Full-stack frameworks also ask you to commit to a certain way of doing things. Personally, I'm closer to the functional programming camp, and I don't mind tweaking my stack to fit my quirks. But I know what I must re-implement when not using a full-stack framework, and I respect their solutions.

So what irks me is that these discussions lack nuance. I fear many people haven't lived with their technical decisions long enough to see the consequences. It feels more like a marketing push than a genuine conversation. And people are quick to take sides, as if they were sports teams.

Ultimately, I'm not here to tell you what to use. Context matters, and different people build different projects.
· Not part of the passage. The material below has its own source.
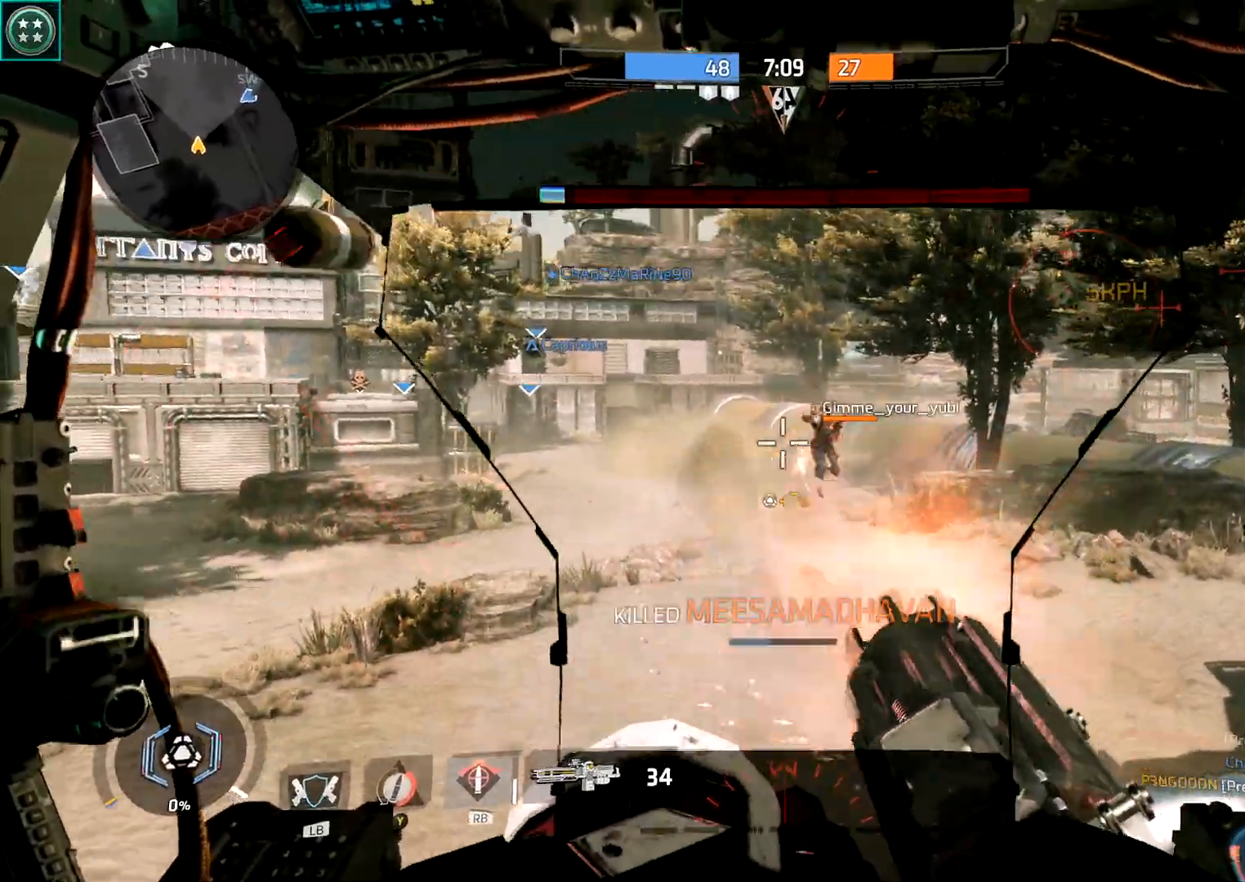
{"buttons": ["R2"], "left_stick": "right", "right_stick": "right", "events": [[17, "left_stick", "right"], [50, "right_stick", "down-right"], [233, "right_stick", "up-right"], [367, "right_stick", "right"]]}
I just want you to be aware of the biases of the people pushing you to use (their) tools.

For example, if a company pushes you to use its framework and promotes another service for its missing features, how would you feel if half their team has angel investments in that service?

If an influencer has that secret silver bullet tool to share with you, how can they vouch for it without shipping a non-developer-targeted product?

Do all these people have your best interest in mind or their own? And how do you know?

Everyone wants to make you a fan, but don't take sides; it's pointless. Be critical of the tools you use and prioritize sanity for yourself and your team.